Start of Available data
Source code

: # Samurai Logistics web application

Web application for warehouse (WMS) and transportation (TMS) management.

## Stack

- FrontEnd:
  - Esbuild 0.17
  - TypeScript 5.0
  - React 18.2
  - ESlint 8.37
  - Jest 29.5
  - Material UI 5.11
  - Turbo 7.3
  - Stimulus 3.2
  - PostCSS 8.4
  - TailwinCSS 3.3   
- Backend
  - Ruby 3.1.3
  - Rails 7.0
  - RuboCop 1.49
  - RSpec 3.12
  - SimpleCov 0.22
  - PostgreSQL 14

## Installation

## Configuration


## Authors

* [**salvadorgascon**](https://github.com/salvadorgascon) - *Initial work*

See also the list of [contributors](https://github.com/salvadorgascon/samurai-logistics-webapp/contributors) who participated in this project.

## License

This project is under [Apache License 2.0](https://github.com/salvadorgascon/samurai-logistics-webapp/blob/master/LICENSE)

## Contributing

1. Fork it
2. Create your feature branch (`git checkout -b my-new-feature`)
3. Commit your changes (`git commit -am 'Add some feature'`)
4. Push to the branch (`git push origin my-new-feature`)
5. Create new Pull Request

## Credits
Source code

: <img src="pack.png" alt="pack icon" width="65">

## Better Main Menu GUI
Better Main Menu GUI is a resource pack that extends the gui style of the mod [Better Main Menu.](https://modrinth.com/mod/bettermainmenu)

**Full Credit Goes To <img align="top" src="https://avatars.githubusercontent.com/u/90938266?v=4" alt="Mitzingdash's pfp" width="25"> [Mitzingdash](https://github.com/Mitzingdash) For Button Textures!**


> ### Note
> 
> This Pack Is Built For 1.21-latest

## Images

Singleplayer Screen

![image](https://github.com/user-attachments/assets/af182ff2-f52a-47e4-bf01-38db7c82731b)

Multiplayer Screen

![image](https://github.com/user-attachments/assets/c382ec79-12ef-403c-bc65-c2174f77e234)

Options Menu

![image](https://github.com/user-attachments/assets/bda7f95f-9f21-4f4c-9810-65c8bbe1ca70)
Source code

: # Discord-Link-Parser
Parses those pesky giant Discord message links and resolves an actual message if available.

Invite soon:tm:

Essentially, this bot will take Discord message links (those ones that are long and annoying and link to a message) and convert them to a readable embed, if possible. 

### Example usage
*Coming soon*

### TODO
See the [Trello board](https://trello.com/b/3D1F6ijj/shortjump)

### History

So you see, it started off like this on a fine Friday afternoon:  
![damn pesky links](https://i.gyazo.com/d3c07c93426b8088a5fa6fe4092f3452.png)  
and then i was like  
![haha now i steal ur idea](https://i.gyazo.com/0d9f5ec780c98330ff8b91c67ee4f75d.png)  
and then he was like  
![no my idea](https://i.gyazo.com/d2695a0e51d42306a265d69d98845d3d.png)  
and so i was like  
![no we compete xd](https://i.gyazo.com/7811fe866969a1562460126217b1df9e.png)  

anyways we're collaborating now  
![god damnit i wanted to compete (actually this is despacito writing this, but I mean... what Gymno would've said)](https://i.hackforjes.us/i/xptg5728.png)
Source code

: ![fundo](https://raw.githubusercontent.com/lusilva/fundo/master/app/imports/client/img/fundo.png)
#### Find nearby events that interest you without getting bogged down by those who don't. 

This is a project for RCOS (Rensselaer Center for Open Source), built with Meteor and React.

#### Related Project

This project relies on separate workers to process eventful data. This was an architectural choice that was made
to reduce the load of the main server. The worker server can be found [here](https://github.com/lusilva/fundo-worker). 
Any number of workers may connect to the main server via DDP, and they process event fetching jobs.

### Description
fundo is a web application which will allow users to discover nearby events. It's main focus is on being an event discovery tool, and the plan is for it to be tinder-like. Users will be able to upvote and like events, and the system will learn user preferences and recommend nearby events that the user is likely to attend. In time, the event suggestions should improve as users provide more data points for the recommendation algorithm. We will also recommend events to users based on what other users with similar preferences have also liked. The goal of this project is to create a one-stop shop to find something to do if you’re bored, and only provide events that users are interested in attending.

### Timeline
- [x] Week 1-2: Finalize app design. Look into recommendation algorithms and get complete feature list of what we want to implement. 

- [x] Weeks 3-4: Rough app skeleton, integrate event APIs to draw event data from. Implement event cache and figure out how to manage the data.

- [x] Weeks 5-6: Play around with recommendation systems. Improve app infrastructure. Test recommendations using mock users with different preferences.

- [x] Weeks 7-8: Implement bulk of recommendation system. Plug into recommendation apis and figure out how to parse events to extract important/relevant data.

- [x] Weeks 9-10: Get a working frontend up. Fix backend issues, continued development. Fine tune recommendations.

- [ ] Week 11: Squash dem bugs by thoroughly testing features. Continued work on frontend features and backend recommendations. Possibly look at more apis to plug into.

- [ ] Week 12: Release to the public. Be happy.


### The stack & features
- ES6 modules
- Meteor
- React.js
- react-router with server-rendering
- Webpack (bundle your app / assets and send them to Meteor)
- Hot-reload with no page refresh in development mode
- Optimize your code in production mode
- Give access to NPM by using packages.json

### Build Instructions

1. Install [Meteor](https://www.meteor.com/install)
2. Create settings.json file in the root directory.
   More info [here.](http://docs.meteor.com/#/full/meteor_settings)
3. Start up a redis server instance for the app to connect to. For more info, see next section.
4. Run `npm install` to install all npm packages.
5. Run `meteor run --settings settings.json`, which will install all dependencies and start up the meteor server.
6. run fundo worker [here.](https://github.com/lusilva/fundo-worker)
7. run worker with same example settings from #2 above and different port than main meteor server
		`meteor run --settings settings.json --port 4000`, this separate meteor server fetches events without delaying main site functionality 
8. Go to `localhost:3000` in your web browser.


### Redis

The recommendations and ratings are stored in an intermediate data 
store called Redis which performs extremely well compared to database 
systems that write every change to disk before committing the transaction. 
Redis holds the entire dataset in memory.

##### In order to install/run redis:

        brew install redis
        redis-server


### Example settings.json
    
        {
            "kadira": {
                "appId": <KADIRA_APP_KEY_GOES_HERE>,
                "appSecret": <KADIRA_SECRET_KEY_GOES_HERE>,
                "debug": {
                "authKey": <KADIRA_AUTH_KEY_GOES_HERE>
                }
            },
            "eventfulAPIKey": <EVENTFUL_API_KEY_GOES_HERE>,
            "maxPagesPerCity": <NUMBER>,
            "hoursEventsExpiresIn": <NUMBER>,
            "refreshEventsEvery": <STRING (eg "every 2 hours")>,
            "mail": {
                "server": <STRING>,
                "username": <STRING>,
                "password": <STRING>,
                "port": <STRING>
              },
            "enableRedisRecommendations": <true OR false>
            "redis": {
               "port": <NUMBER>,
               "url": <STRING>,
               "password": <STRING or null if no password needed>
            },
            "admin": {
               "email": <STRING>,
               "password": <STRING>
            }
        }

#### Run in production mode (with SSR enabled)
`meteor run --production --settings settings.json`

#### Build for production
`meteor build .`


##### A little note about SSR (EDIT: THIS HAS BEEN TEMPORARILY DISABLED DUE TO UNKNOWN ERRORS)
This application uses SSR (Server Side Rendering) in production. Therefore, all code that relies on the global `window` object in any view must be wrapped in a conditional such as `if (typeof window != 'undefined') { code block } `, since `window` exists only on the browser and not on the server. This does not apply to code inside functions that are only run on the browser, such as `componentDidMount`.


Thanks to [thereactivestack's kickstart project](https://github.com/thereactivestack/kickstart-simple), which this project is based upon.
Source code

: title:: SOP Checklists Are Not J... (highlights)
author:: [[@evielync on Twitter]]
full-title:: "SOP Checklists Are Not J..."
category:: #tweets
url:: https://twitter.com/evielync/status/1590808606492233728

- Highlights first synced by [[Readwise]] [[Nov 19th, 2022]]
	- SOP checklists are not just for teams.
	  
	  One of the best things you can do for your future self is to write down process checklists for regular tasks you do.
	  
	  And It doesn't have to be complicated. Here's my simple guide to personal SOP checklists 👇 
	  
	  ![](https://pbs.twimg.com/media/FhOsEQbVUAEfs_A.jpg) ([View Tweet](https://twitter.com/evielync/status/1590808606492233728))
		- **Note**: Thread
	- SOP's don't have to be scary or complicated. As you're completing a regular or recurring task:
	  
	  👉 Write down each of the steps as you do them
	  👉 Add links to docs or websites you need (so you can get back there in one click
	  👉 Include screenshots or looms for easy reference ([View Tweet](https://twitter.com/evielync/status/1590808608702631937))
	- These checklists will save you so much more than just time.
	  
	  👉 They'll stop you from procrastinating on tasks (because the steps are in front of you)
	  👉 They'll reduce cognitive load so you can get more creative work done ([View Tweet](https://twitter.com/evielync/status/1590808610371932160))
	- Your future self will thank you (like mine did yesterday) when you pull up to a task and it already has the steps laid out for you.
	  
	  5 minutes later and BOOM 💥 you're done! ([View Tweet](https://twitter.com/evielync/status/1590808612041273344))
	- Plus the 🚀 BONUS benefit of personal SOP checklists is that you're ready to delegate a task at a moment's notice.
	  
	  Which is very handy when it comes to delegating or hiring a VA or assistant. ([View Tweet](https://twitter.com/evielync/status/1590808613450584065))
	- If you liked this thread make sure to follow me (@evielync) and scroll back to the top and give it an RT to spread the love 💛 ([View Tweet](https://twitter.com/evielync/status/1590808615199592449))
End of Available data
**Task goal**
Please report how many lines in the listing above contain the word "production", and give nothing but the number.

**Output**
5